Genre: pastoral entertainment for the Queen's progress to Wilton (1599).

Form: six-line stanzas, lines 1, 2, 4, and 5 of which are iambic tetrameter, and lines 3 and 6 are iambic trimeter (with "feminine" rhyme adding an extra unstressed syllable to each trimeter line's last word).

Characters: Thenot, a neoplatonist, Piers, a Protestant with some Puritan tendencies (suspicion of poetic uses of language), and Astrea, one of Elizabeth's poetic personas, a goddess of justice.

Summary: Thenot makes the traditional poet's claim to be able to summon up the absent beloved's virtues in metaphor, hyperbole, and other tropes (linguistic "turnings" of words to meanings other than their literal ones).  Piers (possibly a reference to Piers Plowman, a medieval spokesman for earnest but unadorned piety) denies that anything but plain speaking and "the truth but plainly [told]" will succeed in capturing Astrea's virtues.  They agree that she is praiseworthy, but disagree about the poetics of her praise in a fashion that poets (and queens) might find comic.

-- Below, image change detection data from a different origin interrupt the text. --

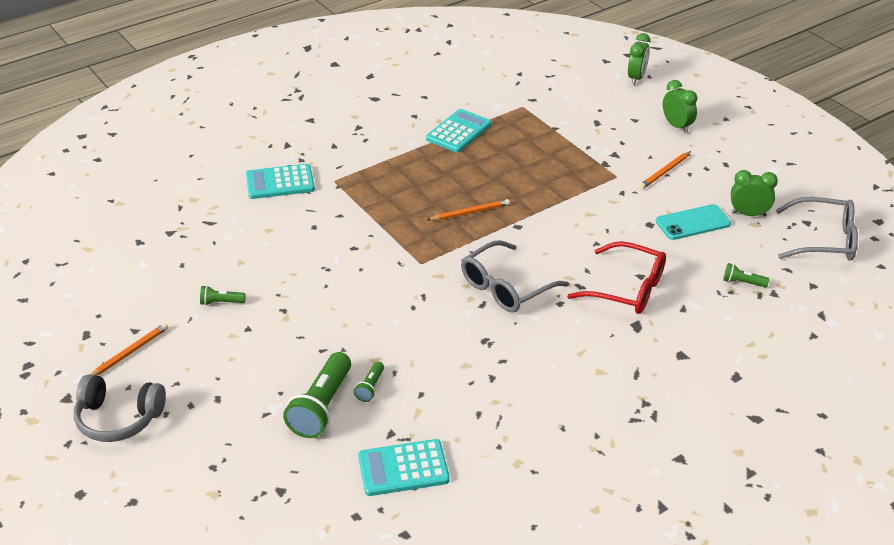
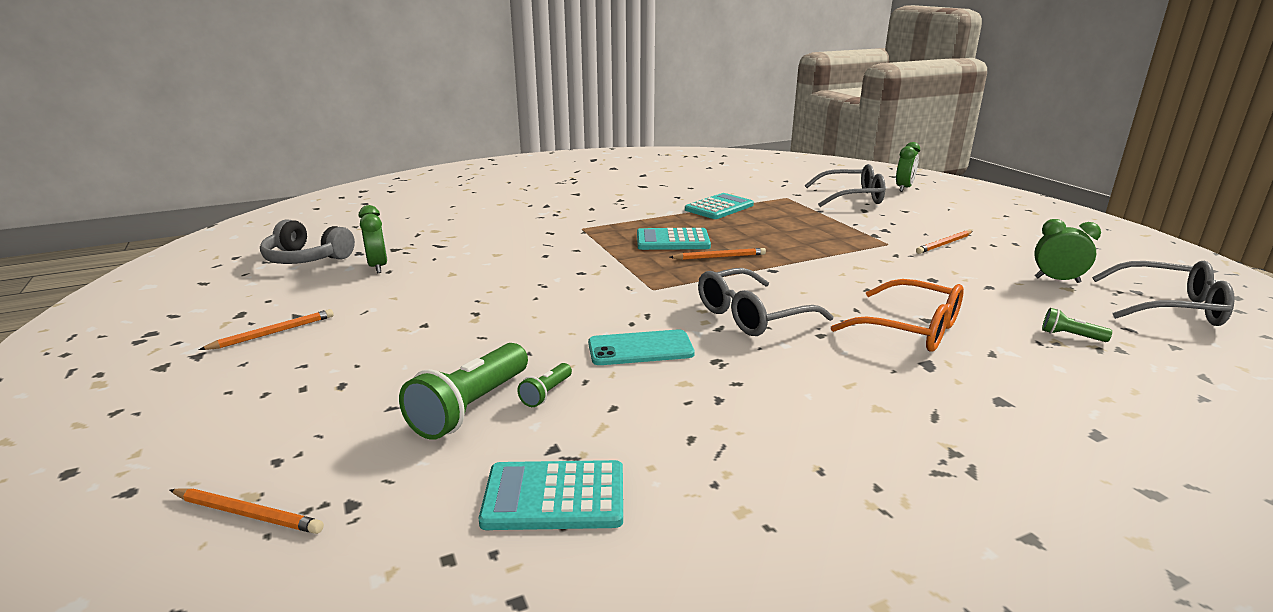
camera: 10 degrees right, 15 degrees down
grey headphones [74,374,166,442] -> grey headphones moved to [260,219,355,264]
green flashlight [200,286,246,305] -> none
turquoise calculator [246,164,315,199] -> turquoise calculator moved to [637,228,711,250]
red glasses [567,241,666,314] -> orange glasses [831,279,964,352]
turquoise phone [656,204,731,240] -> turquoise phone moved to [588,329,695,365]
green clock [663,80,697,133] -> green clock moved to [359,205,387,273]
none -> orange pencil [170,488,324,534]
none -> grey glasses [805,164,885,207]

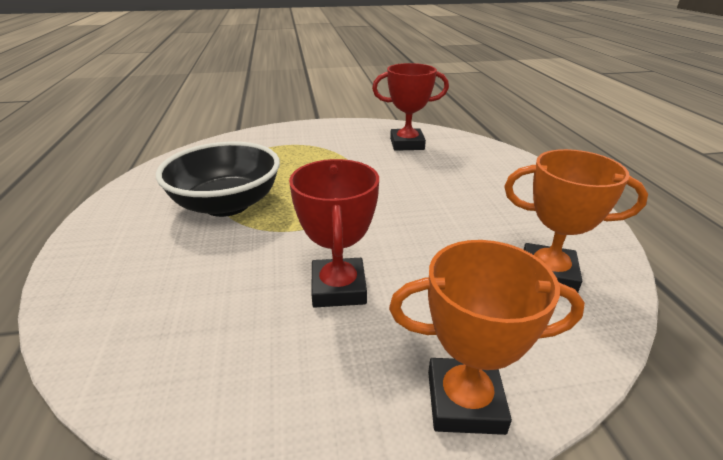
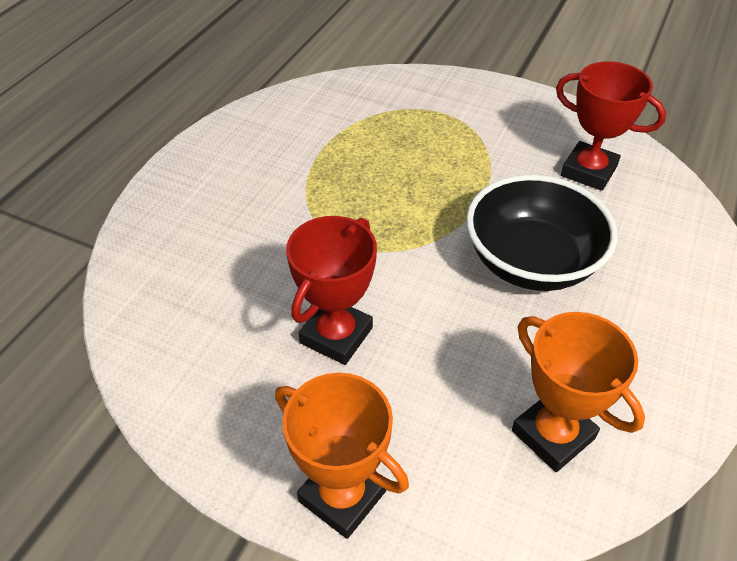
camera: 35 degrees right, 15 degrees up
black bowl [156,141,280,217] -> black bowl moved to [466,175,618,291]

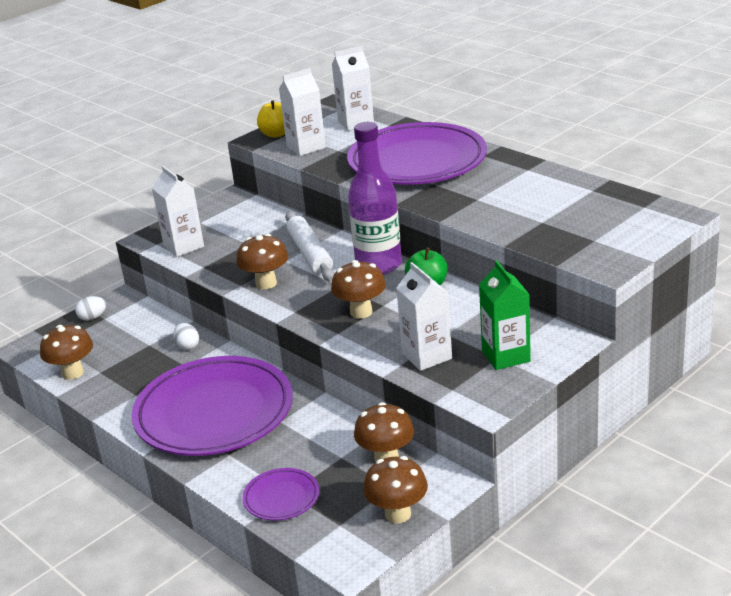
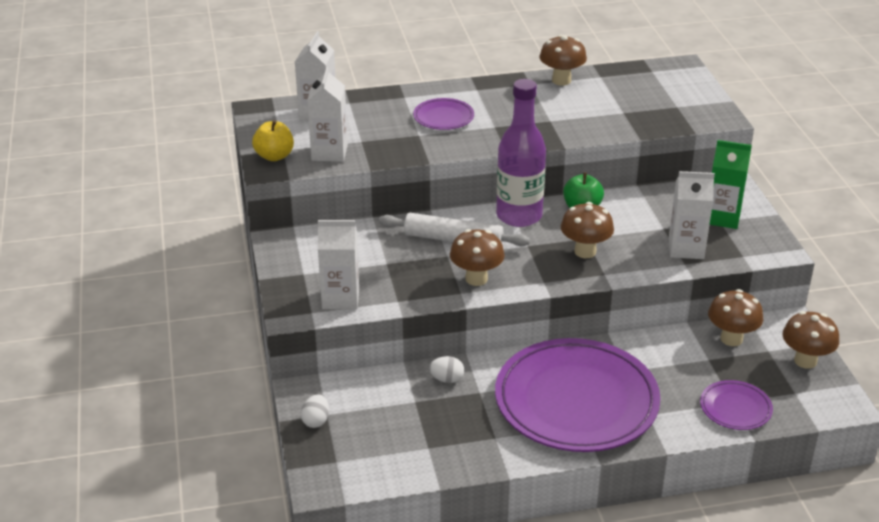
camera: 60 degrees left, 5 degrees up
brown mushroom [40,325,93,380] -> brown mushroom moved to [540,35,587,86]
purple plate [347,122,487,185] -> purple plate [413,98,474,130], size x0.43

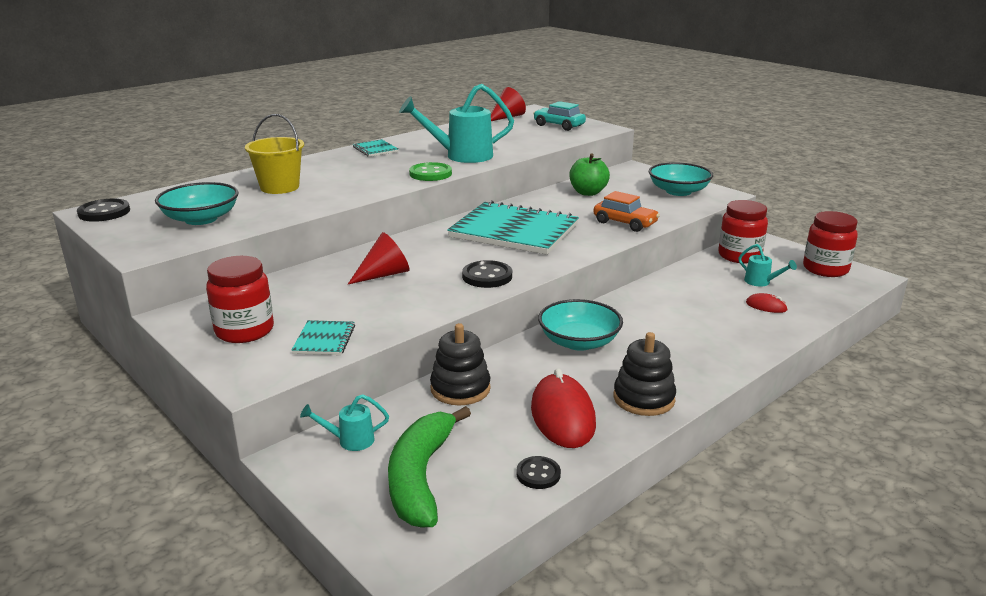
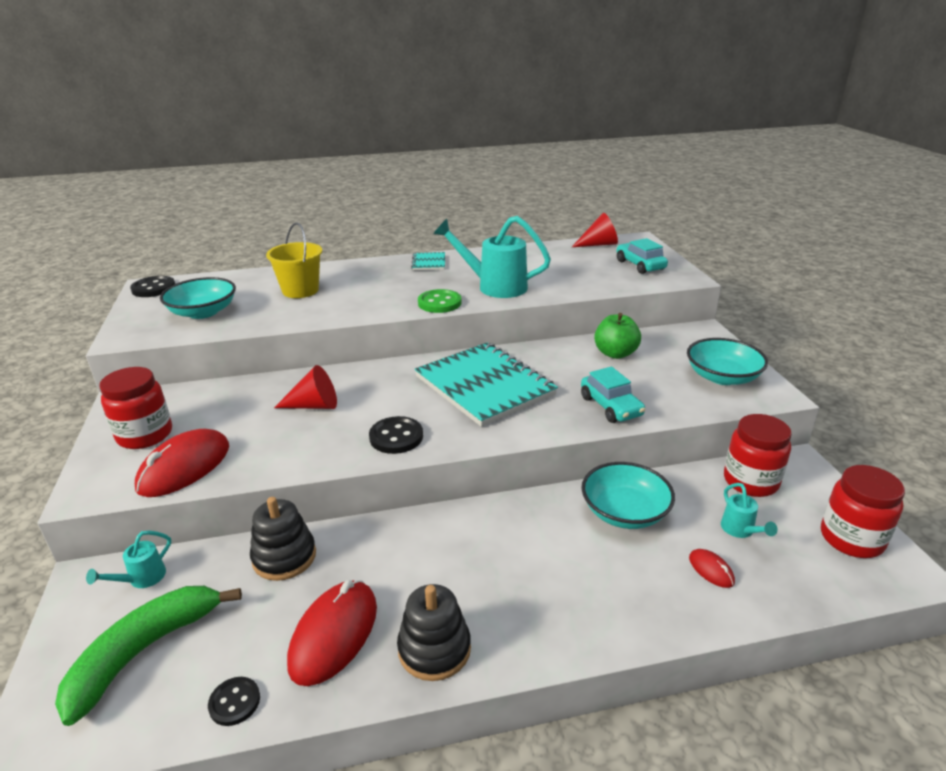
camera: 30 degrees right, 5 degrees up
turquoise notebook [292,320,355,355] -> red mouse [135,429,229,497]
turquoise watering can [300,394,389,451] -> turquoise watering can turned 75 degrees counterclockwise [86,531,171,588]
turquoise bowl [538,299,623,351] -> turquoise bowl moved to [581,462,675,529]
orange car [593,191,660,232] -> turquoise car [581,366,645,423]

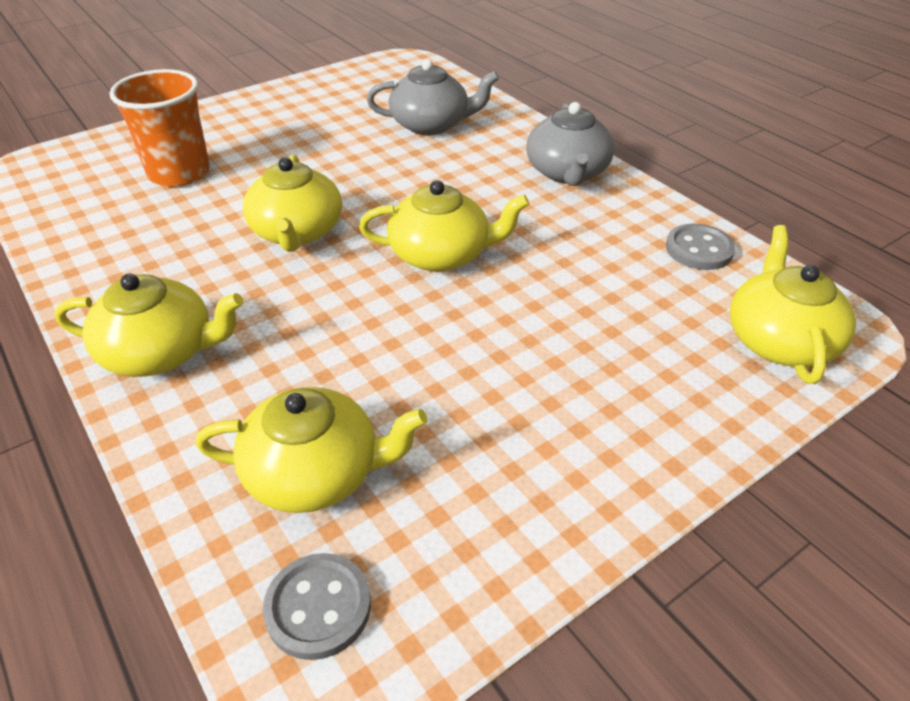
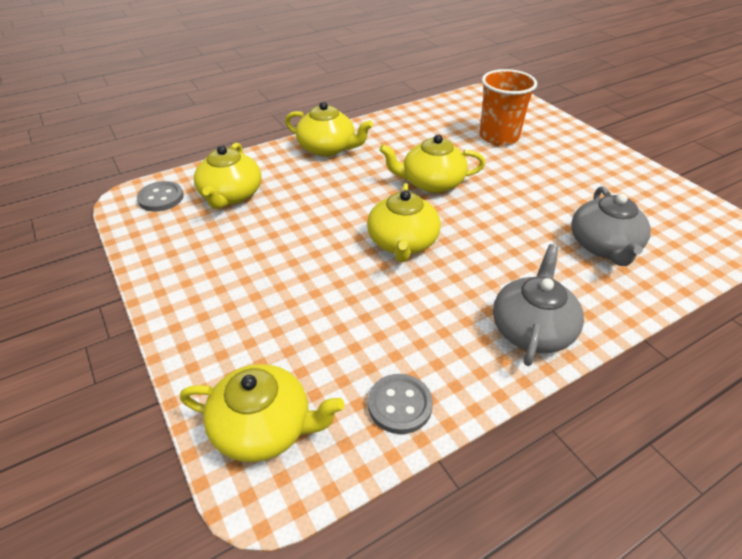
camera: 95 degrees right, 0 degrees up
yellow teapot [55,273,243,377] -> yellow teapot turned 75 degrees counterclockwise [285,102,373,157]
grey teapot [526,102,615,186] -> grey teapot turned 105 degrees clockwise [493,244,584,366]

Issues and Research Sources:

  1. This is one of the most refined and rarified works in the Norton, being intended for a very tiny audience of poets and courtiers, and even more so for the smallest Audience in all England, Elizabeth Tudor.   The game the "shepherds" play has a serious consequence, however, since at the root of Piers' objections are a fear of flattery and other forms of deceptive language (see Mosca in Volpone, etc.).
    • Can you see this as yet another stage in the Sidney family's struggle to establish grounds upon which poets may practice their art without being called liars, immoral, and enemies of the state?
    • How does Mary Herbert's method of delivering the discussion differ from her brother's in "Defense of Poesy"?
    • Which is more effective, and why?
  2. The Fifth Edition of the Norton did not include this poem, but instead contained a translation of Psalm 58, whose first line in the Vulgate Latin is "Si Vere Utique" (see 5th edition, p. 972).   This is a puzzling omission given what the Norton continues to say about her psalm translations' importance to the growth of English poetry, as attested to by no less an authority than John Donne!  (See the 6th edition introduction's last sentences, which are identical to the 5th's.)  To see the complete text of the translation, click here.
    The psalms were songs sung by the young David to king Saul, and to God during the period of his escape into the wilderness to escape Saul's wrath.  In either case, they take the form of an appeal to a "Lord," either seeking the lord's just treatment, or the Lord's revenge upon those who have betrayed the singer.  This psalm contains a formal curse upon the evil doers that Mary Herbert renders with startling ferocity:
    Lord, crack their teeth; Lord, crush these lions' jaws,
    So let them sink as water in the sand.
    When deadly bow their aiming fury draws,
    Shiver the shaft ere past the shooter's hand.
    So make them melt as the dis-housed snail
    Or as the embryo, whose vital band
    Breaks ere it holds, and formless eyes do fail
    To see the sun, though brought to lightful land.
    Note, especially, that the final image is considerably more well-developed than in the Vulgate or in the King James translation, perhaps composed near the same time, where it is rendered "like the untimely birth of a woman, that they may not see the sun."
    • What other differences might we expect to see when the gender of the poet, and often the gender of the reader, no longer can be presumed to be exclusively male?
  3. The Luminarium site where the full text of Herbert's translation of Psalm 58 is available also contains two other psalms translations of equal quality, as well as Herbert's translation of Robert Garnier's "The Tragedy of Antonie" (1595), a precursor to Shakespeare's Antony and Cleopatra.
    • What role did translation play in the development of poets in this era?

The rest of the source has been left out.